Pull the source text out of every item below, copying each line without any change. Leave the pictures out of your answer.

- - - -

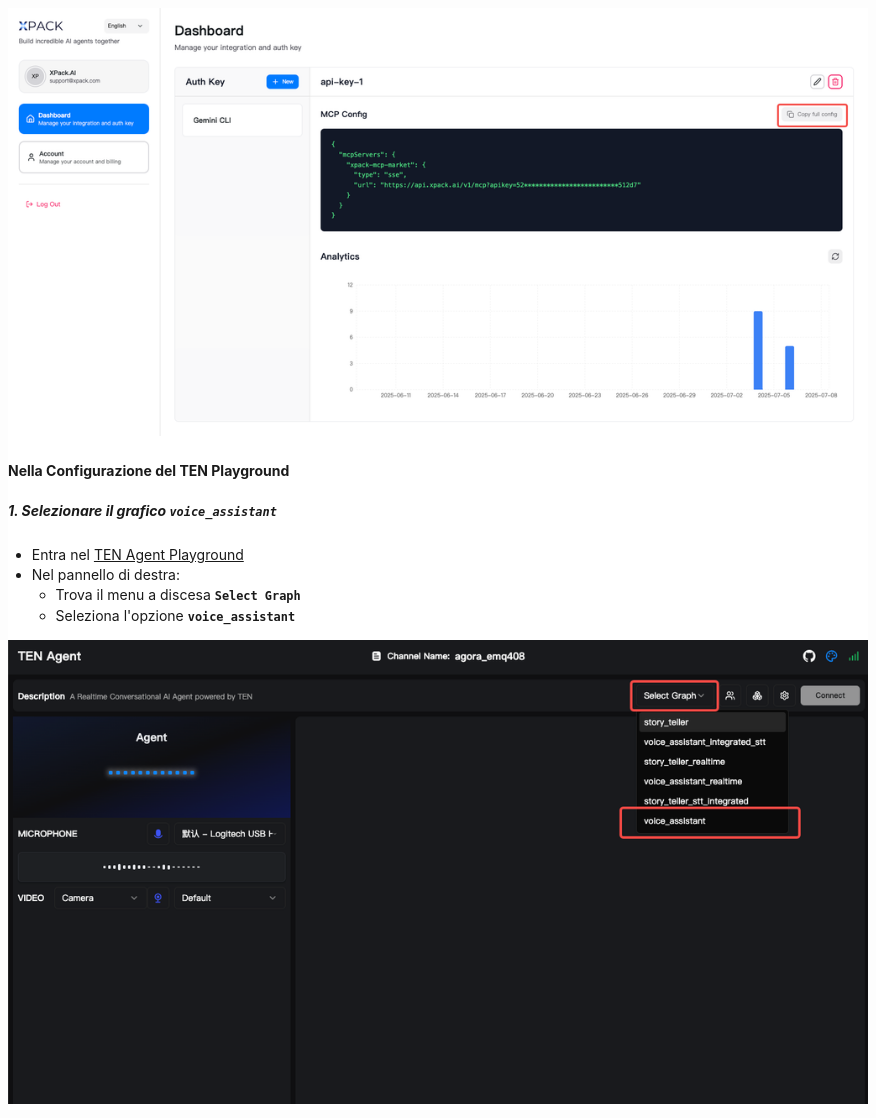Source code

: ![XPack.ai Dashboard](./assets/xpack/xpack-dashboard.png)

#### Nella Configurazione del TEN Playground

##### 1. Selezionare il grafico `voice_assistant`
- Entra nel [TEN Agent Playground](http://localhost:3000)
- Nel pannello di destra:
   - Trova il menu a discesa **`Select Graph`**
   - Seleziona l'opzione **`voice_assistant`**

![select graph](./assets/ui-mcp-config-1.png)
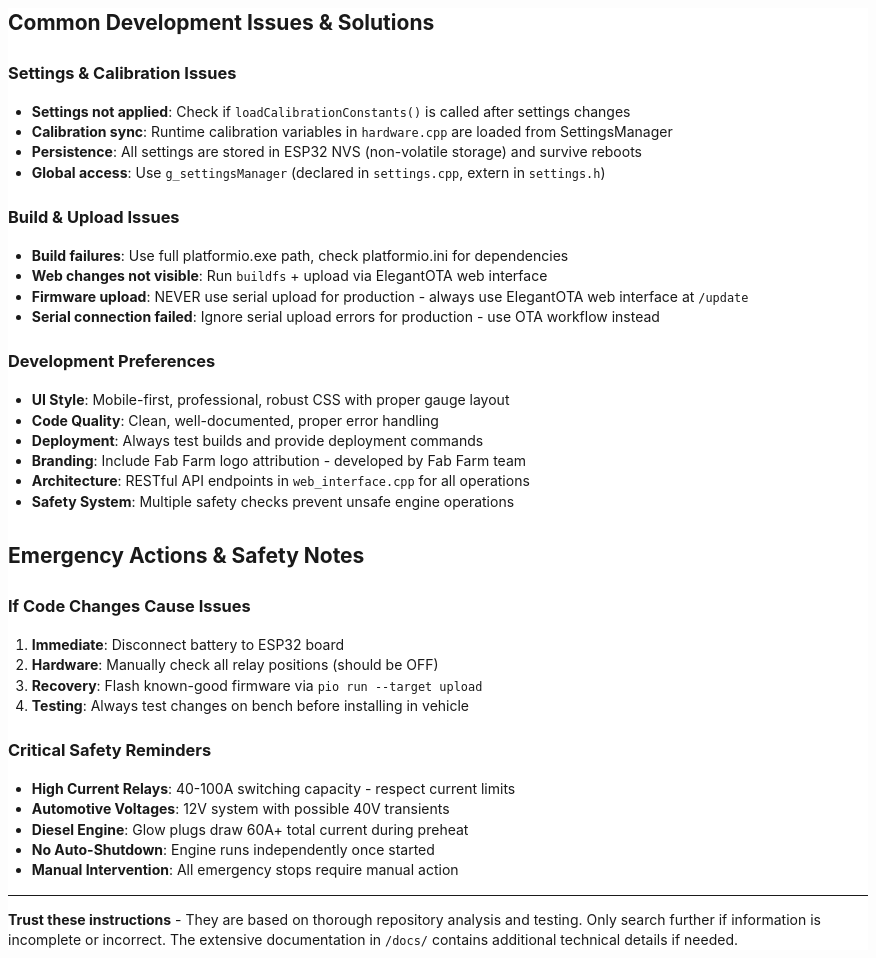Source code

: ## Common Development Issues & Solutions

### Settings & Calibration Issues
- **Settings not applied**: Check if `loadCalibrationConstants()` is called after settings changes
- **Calibration sync**: Runtime calibration variables in `hardware.cpp` are loaded from SettingsManager
- **Persistence**: All settings are stored in ESP32 NVS (non-volatile storage) and survive reboots
- **Global access**: Use `g_settingsManager` (declared in `settings.cpp`, extern in `settings.h`)

### Build & Upload Issues  
- **Build failures**: Use full platformio.exe path, check platformio.ini for dependencies
- **Web changes not visible**: Run `buildfs` + upload via ElegantOTA web interface
- **Firmware upload**: NEVER use serial upload for production - always use ElegantOTA web interface at `/update`
- **Serial connection failed**: Ignore serial upload errors for production - use OTA workflow instead

### Development Preferences
- **UI Style**: Mobile-first, professional, robust CSS with proper gauge layout
- **Code Quality**: Clean, well-documented, proper error handling
- **Deployment**: Always test builds and provide deployment commands
- **Branding**: Include Fab Farm logo attribution - developed by Fab Farm team
- **Architecture**: RESTful API endpoints in `web_interface.cpp` for all operations
- **Safety System**: Multiple safety checks prevent unsafe engine operations

## Emergency Actions & Safety Notes

### If Code Changes Cause Issues
1. **Immediate**: Disconnect battery to ESP32 board
2. **Hardware**: Manually check all relay positions (should be OFF)
3. **Recovery**: Flash known-good firmware via `pio run --target upload`
4. **Testing**: Always test changes on bench before installing in vehicle

### Critical Safety Reminders
- **High Current Relays**: 40-100A switching capacity - respect current limits
- **Automotive Voltages**: 12V system with possible 40V transients
- **Diesel Engine**: Glow plugs draw 60A+ total current during preheat
- **No Auto-Shutdown**: Engine runs independently once started
- **Manual Intervention**: All emergency stops require manual action

---

**Trust these instructions** - They are based on thorough repository analysis and testing. Only search further if information is incomplete or incorrect. The extensive documentation in `/docs/` contains additional technical details if needed.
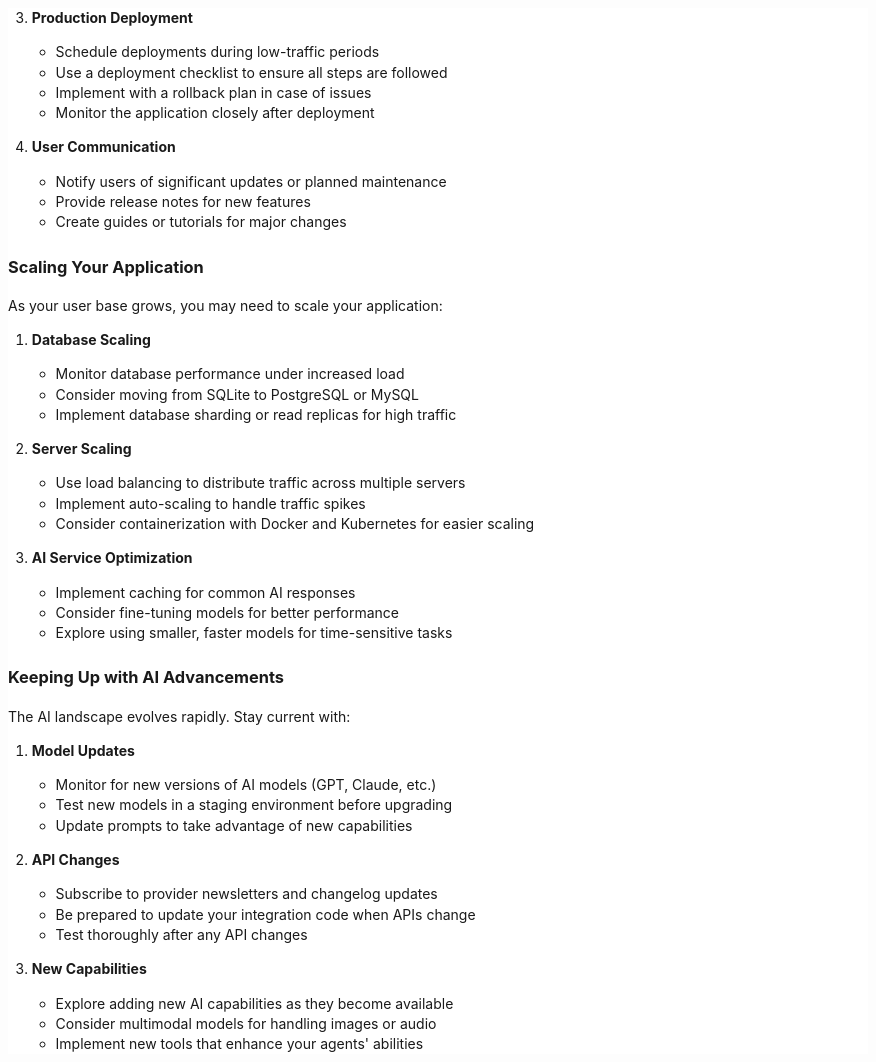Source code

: 3. **Production Deployment**
   - Schedule deployments during low-traffic periods
   - Use a deployment checklist to ensure all steps are followed
   - Implement with a rollback plan in case of issues
   - Monitor the application closely after deployment

4. **User Communication**
   - Notify users of significant updates or planned maintenance
   - Provide release notes for new features
   - Create guides or tutorials for major changes

### Scaling Your Application

As your user base grows, you may need to scale your application:

1. **Database Scaling**
   - Monitor database performance under increased load
   - Consider moving from SQLite to PostgreSQL or MySQL
   - Implement database sharding or read replicas for high traffic

2. **Server Scaling**
   - Use load balancing to distribute traffic across multiple servers
   - Implement auto-scaling to handle traffic spikes
   - Consider containerization with Docker and Kubernetes for easier scaling

3. **AI Service Optimization**
   - Implement caching for common AI responses
   - Consider fine-tuning models for better performance
   - Explore using smaller, faster models for time-sensitive tasks

### Keeping Up with AI Advancements

The AI landscape evolves rapidly. Stay current with:

1. **Model Updates**
   - Monitor for new versions of AI models (GPT, Claude, etc.)
   - Test new models in a staging environment before upgrading
   - Update prompts to take advantage of new capabilities

2. **API Changes**
   - Subscribe to provider newsletters and changelog updates
   - Be prepared to update your integration code when APIs change
   - Test thoroughly after any API changes

3. **New Capabilities**
   - Explore adding new AI capabilities as they become available
   - Consider multimodal models for handling images or audio
   - Implement new tools that enhance your agents' abilities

- - - -

**Solution to the exercise**:
Source code

: ![XPack.ai Dashboard](./assets/xpack/xpack-dashboard.png)

#### Nella Configurazione del TEN Playground

##### 1. Selezionare il grafico `voice_assistant`
- Entra nel [TEN Agent Playground](http://localhost:3000)
- Nel pannello di destra:
   - Trova il menu a discesa **`Select Graph`**
   - Seleziona l'opzione **`voice_assistant`**

![select graph](./assets/ui-mcp-config-1.png)
Source code

: ## Common Development Issues & Solutions

### Settings & Calibration Issues
- **Settings not applied**: Check if `loadCalibrationConstants()` is called after settings changes
- **Calibration sync**: Runtime calibration variables in `hardware.cpp` are loaded from SettingsManager
- **Persistence**: All settings are stored in ESP32 NVS (non-volatile storage) and survive reboots
- **Global access**: Use `g_settingsManager` (declared in `settings.cpp`, extern in `settings.h`)

### Build & Upload Issues  
- **Build failures**: Use full platformio.exe path, check platformio.ini for dependencies
- **Web changes not visible**: Run `buildfs` + upload via ElegantOTA web interface
- **Firmware upload**: NEVER use serial upload for production - always use ElegantOTA web interface at `/update`
- **Serial connection failed**: Ignore serial upload errors for production - use OTA workflow instead

### Development Preferences
- **UI Style**: Mobile-first, professional, robust CSS with proper gauge layout
- **Code Quality**: Clean, well-documented, proper error handling
- **Deployment**: Always test builds and provide deployment commands
- **Branding**: Include Fab Farm logo attribution - developed by Fab Farm team
- **Architecture**: RESTful API endpoints in `web_interface.cpp` for all operations
- **Safety System**: Multiple safety checks prevent unsafe engine operations

## Emergency Actions & Safety Notes

### If Code Changes Cause Issues
1. **Immediate**: Disconnect battery to ESP32 board
2. **Hardware**: Manually check all relay positions (should be OFF)
3. **Recovery**: Flash known-good firmware via `pio run --target upload`
4. **Testing**: Always test changes on bench before installing in vehicle

### Critical Safety Reminders
- **High Current Relays**: 40-100A switching capacity - respect current limits
- **Automotive Voltages**: 12V system with possible 40V transients
- **Diesel Engine**: Glow plugs draw 60A+ total current during preheat
- **No Auto-Shutdown**: Engine runs independently once started
- **Manual Intervention**: All emergency stops require manual action

---

**Trust these instructions** - They are based on thorough repository analysis and testing. Only search further if information is incomplete or incorrect. The extensive documentation in `/docs/` contains additional technical details if needed.
Source code

: 3. **Production Deployment**
   - Schedule deployments during low-traffic periods
   - Use a deployment checklist to ensure all steps are followed
   - Implement with a rollback plan in case of issues
   - Monitor the application closely after deployment

4. **User Communication**
   - Notify users of significant updates or planned maintenance
   - Provide release notes for new features
   - Create guides or tutorials for major changes

### Scaling Your Application

As your user base grows, you may need to scale your application:

1. **Database Scaling**
   - Monitor database performance under increased load
   - Consider moving from SQLite to PostgreSQL or MySQL
   - Implement database sharding or read replicas for high traffic

2. **Server Scaling**
   - Use load balancing to distribute traffic across multiple servers
   - Implement auto-scaling to handle traffic spikes
   - Consider containerization with Docker and Kubernetes for easier scaling

3. **AI Service Optimization**
   - Implement caching for common AI responses
   - Consider fine-tuning models for better performance
   - Explore using smaller, faster models for time-sensitive tasks

### Keeping Up with AI Advancements

The AI landscape evolves rapidly. Stay current with:

1. **Model Updates**
   - Monitor for new versions of AI models (GPT, Claude, etc.)
   - Test new models in a staging environment before upgrading
   - Update prompts to take advantage of new capabilities

2. **API Changes**
   - Subscribe to provider newsletters and changelog updates
   - Be prepared to update your integration code when APIs change
   - Test thoroughly after any API changes

3. **New Capabilities**
   - Explore adding new AI capabilities as they become available
   - Consider multimodal models for handling images or audio
   - Implement new tools that enhance your agents' abilities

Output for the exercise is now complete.